With my middle primary students, we finished off the activity by each pair looking at the words in the word cloud and then writing a sentence they thought could be in our new story. Yet with my year 6/7’s today, I tried for the first time the followup suggestion that Martina suggested. In their pairs, students had to think about the words in the word cloud and then write a sentence that could start a story using only words from the word cloud. Once everyone had finished their first sentence, they had to swap pages with another pair. Each pair then read the previous sentence and wrote a second sentence below that followed on from the first and used only words found in the word cloud. We then repeated this about 6 times. Each sheet was then returned to the original authors whose job was to edit the story and write the final sentence. I then read out as many stories as I could which everyone enjoyed! This was a very interesting exercise for several reasons even though I need to state that TPRS/TCI programs are about student receiving heaps and heaps of input and activities such as these should not be the backbone of our teaching.
Here are some of the stories that were produced:
John dan Lucy punya hotdog.
Lucy berkata, ‘John, saya mau hotdog.”
John kasih Lucy dua hotdog.
Lucy tidak mau dua hotdog.
Joh makan satu hotdog.
Ada laki laki.
Nama laki laki Lucy.
Nama perempuan John.
John mau mencium.
Lucy tidak mau mencium
John kurang baik.
Ada laki laki dan perempuan.
Nama laki laki John dan nama perempuan Lucy.
John dan Lucy makan dua hotdog.
Lucy berkata, “Saya mau minum.”
Lucy dan John mencium.
Overall the stories were written with correct word order and demonstrated a good grasp of all vocabulary, even mencium which we haven’t talked about yet. The most interesting point from all the stories was how little ‘bisa’ was used!! In total it was used twice! I wonder if this will change once we have told the story?

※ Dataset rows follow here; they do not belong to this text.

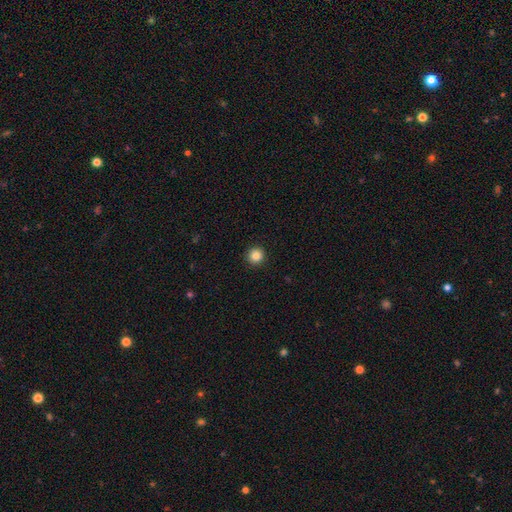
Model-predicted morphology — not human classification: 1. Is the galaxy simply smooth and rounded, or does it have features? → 85% smooth, 11% star or artifact, 4% featured or disk.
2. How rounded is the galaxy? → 96% round, 3% in between, 1% cigar-shaped.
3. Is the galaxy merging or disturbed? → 93% none, 4% minor disturbance, 2% major disturbance, 1% merger.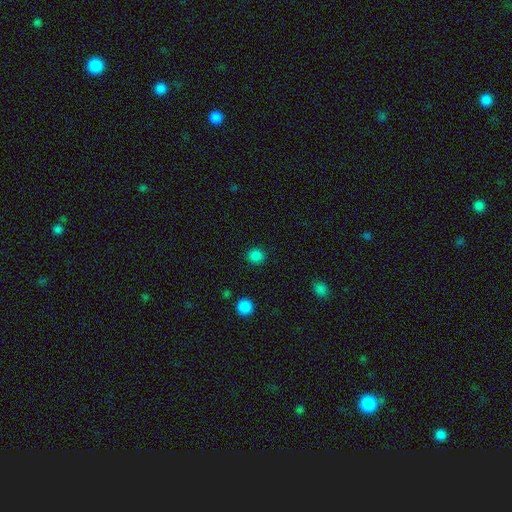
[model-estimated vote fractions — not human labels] smooth-or-featured: smooth: 84% | star or artifact: 13% | featured or disk: 3%
  how-rounded: round: 88% | in between: 11% | cigar-shaped: 1%
  merging: none: 90% | minor disturbance: 6% | major disturbance: 2% | merger: 1%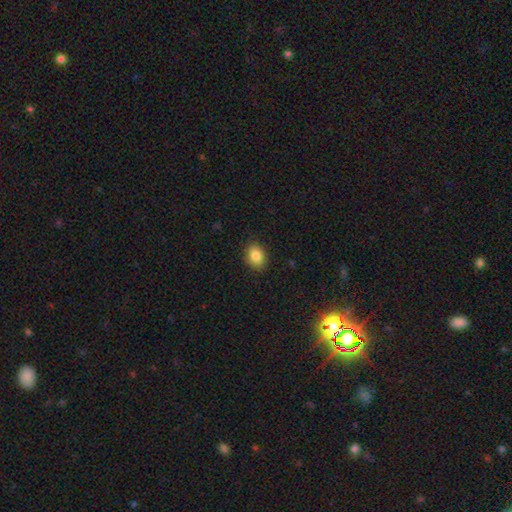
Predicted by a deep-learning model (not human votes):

Now that we have had 2 lessons focused on bisa, I would like to organise my next lesson on ‘mencium’. The meaning of this word is a great opportunity to talk about intercultural language. While non Indonesians use the word ‘mencium’ to mean to kiss, its meaning is also to smell because that is how female friends traditionally ‘kiss’. You put your cheeks together on one side and sniff gently before repeating on the other side. Have you watched Indonesians smell babies too? Australians do it too, yet we don’t truly inhale the baby scent as an Indonesian does. There is a real skill to it, I believe!!